Summer solstice, the longest day of the year, is upon us. There will be 16 hours and 38 minutes of sunlight today, which is certainly something to make the most of. Here’s how you can celebrate.
There are plenty of traditional ways to celebrate this midsummer season from the comfort of your own home and get in touch with your spiritual side.
What is solstice?
The word solstice comes from the Latin ‘solstitium’ which can be translated to ‘sun stands still’. Solstice gets its name because on the day of summer solstice the sun lingers in the sky and stops moving at the northernmost point.
Solstice takes place twice a year- in both winter and summer. When the north pole is at its closet to the sun, this is called the summer solstice. In contrast, winter solstice occurs when the north pole is the furthest from the sun.
This is believed to be some of the earliest astronomical observations that have been made by humans and it can be seen marked on ancient calendars to keep track of the changing seasons.
The summer solstice always takes place between June 20-22 each year. This year, it falls on Monday 21 June, with over 16 hours of sunlight to be enjoyed.
How is summer solstice traditionally celebrated?
In many countries around the world solstice has been celebrated since prehistoric times. Historically, burning wheels were rolled down hills into bodies of water to signify the day the sun is at its peak diminishing in strength as winter closes in.
For modern neo-pagans, summer solstice is also known as Litha. Litha is an important date on the Wheel of the Year- which is an annual cycle of seasonal festivals. Litha is seen as a battle between light and dark and a time of change and new beginnings.

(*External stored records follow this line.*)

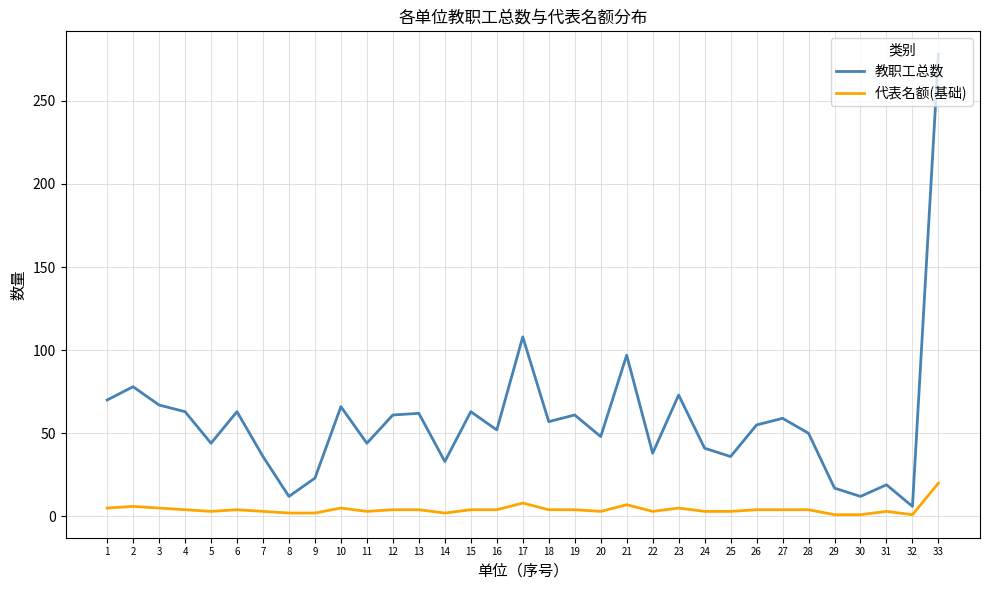

Is it true that 教职工总数 equals 33 at 14?

True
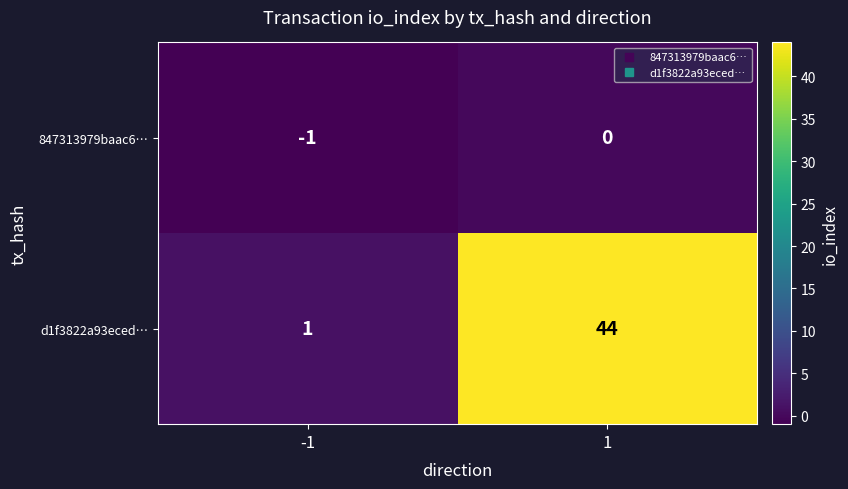

What is the greatest value displayed?

44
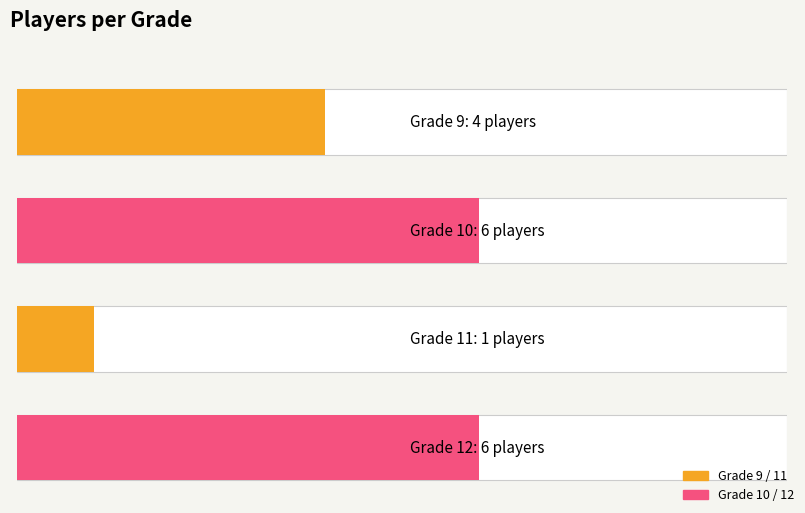

What is the sum of all values?

17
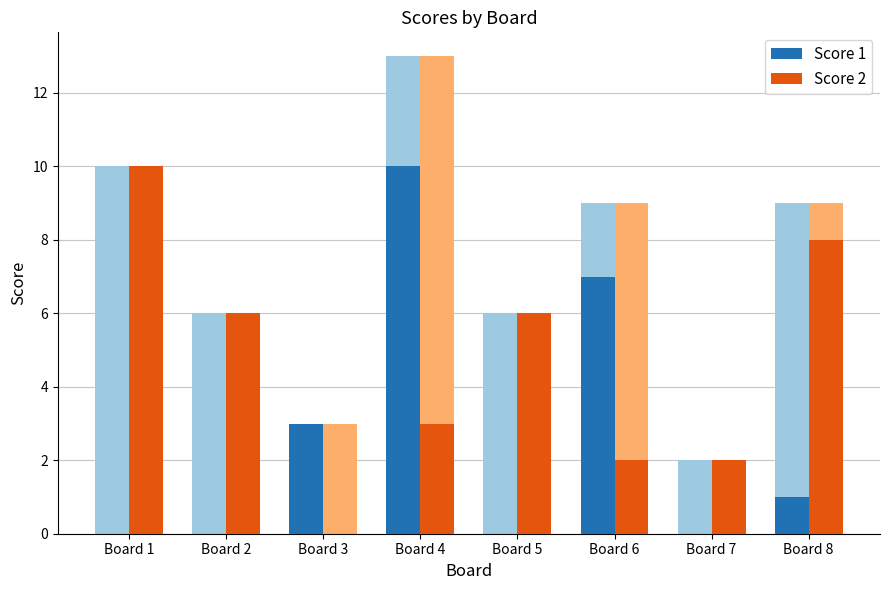

How many values in the Score 2 series exceed 6?

2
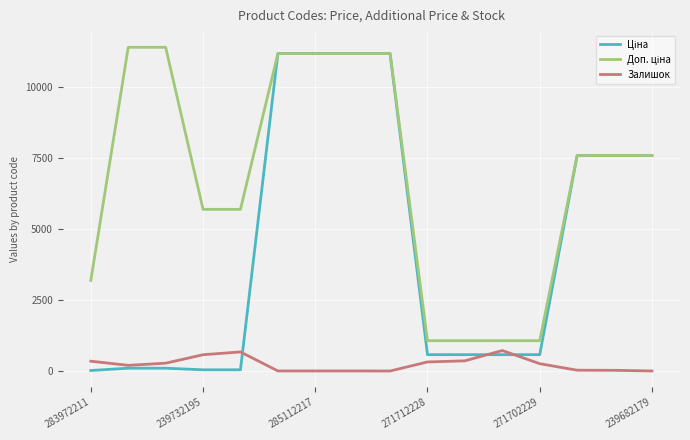

What is the highest value of the Залишок series?

735.0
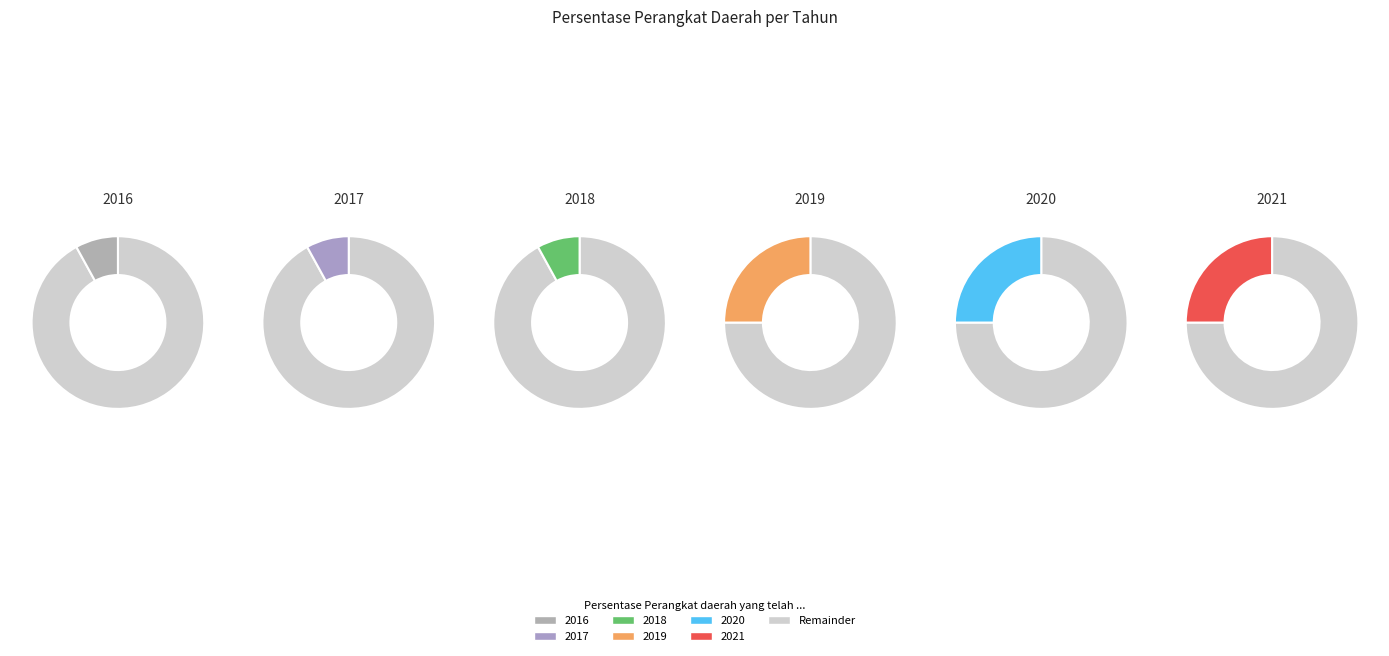

True or false: 2018 accounts for 8% of the total.

True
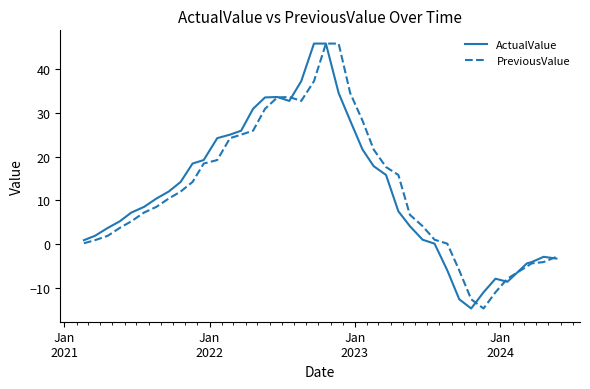

What are all the series names shown in the legend?

ActualValue, PreviousValue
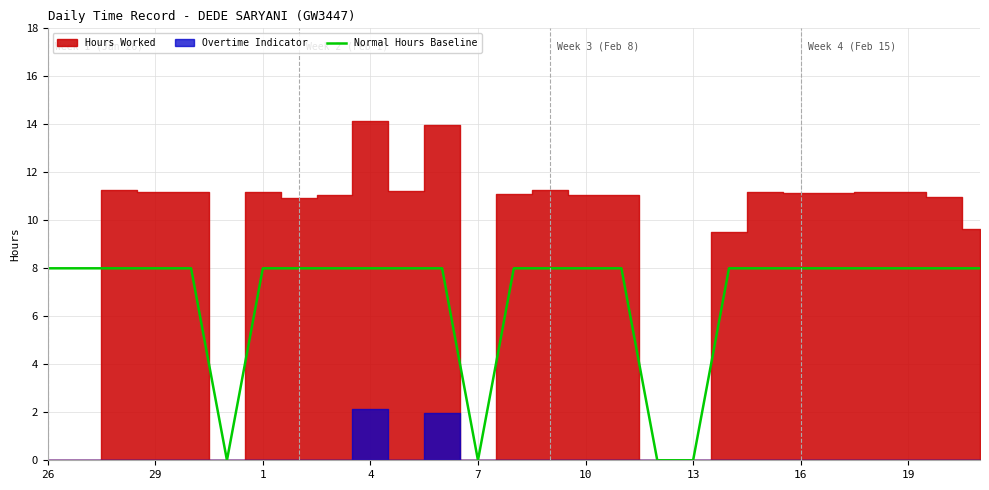

True or false: Normal Hours Baseline has a value of 0 at 13.

True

In celebration, large bonfires are held often burning oak (which is believed to be the noblest of trees) and aromatic herbs. These bonfires hold the same symbolism as the burning wheel, representing a reflection of the sun at the peak of its power.
At Stonehenge on the summer solstice, the sun rises behind the Heel Stone in the north-east part of the horizon and its first rays shine into the heart of Stonehenge.
Many also travel to Stonehenge in Wiltshire. Monuments like Stonehenge were believed to be used to track the suns progress, which is why it is so important to solstice. In previous years as many as 30,000 people have gathered to watch the rising and setting of the sun.
This year, because of social limitations, only small pre-booked groups from pagan and druid communities can attend in person. Luckily, the sunrise and sunset can still be watched by live stream on the English Heritage social media site.
Are Solstice and Midsummer the same thing?
Solstice is often associated and celebrated alongside Midsummer. Solstice is the beginning of the astronomical summer and Midsummer is a celebration that takes place over the solstice period.
So, while they are not technically the same thing, Midsummer is a pagan solstice celebration of the midpoint of growing season. As they are both pagan celebrations, the two tend to be used interchangeably and are often celebrated over the same period.
The date that Midsummer is held varies in different cultures, but it primarily takes place between the 19-25 of June which is one of the four ancient quarter days of the year. This halfway point between planting and harvest which is celebrated by maypole dancing, singing and feasting.
How can summer solstice be celebrated at home?
Travelling to Stonehenge to celebrate summer solstice this year might be off the table, but there are plenty of fun ways that the summer solstice period can be celebrated from home.
Mediation and yoga are both popular ways to celebrate solstice. It is a great opportunity to take time to reflect on the past season and think about setting new goals for the upcoming season.
There are hundreds of online classes that can be found on YouTube explaining how to meditate to get you started if you’re a beginner.
Have a bonfire
Bonfires are a traditional way to celebrate- Saxons were said to have held huge bonfires for the summer solstice. They have also been used for Midsummer eve celebrations since the sixth century AD to honour the fullness of the sun.
This is a fun way to take advantage of the extra light; dance, sing and play music to celebrate the longest day of the year.
Creating art is a fantastic way to celebrate the new summer season. Some summery art and craft ideas include flower crowns, felt suns and pressing flowers.
Most flowers are at their peak this time of year and are traditionally used in solstice celebrations, making flower arts and crafts a good choice.
Get involved in nature go on a run, for a swim or on a hike.
Gardening is also a good traditional choice – historically, Celts carried out solstice rituals, as it falls mid growing season, to ensure good harvest. Some of these rituals involved scattering coals left over from the bonfire to ensure a successful harvest season.
Eat a solstice feast
Making a delicious feast with seasonal and locally sourced ingredients is great way to celebrate. There are plenty of delicious vegetables and herbs at their peak this time of year.
Many berries are also at their ripest during midsummer. Eating strawberries is how many Swedes celebrate the start of summer, which is a perfect way to celebrate when considering how June’s full moon is also known as the ‘strawberry moon’.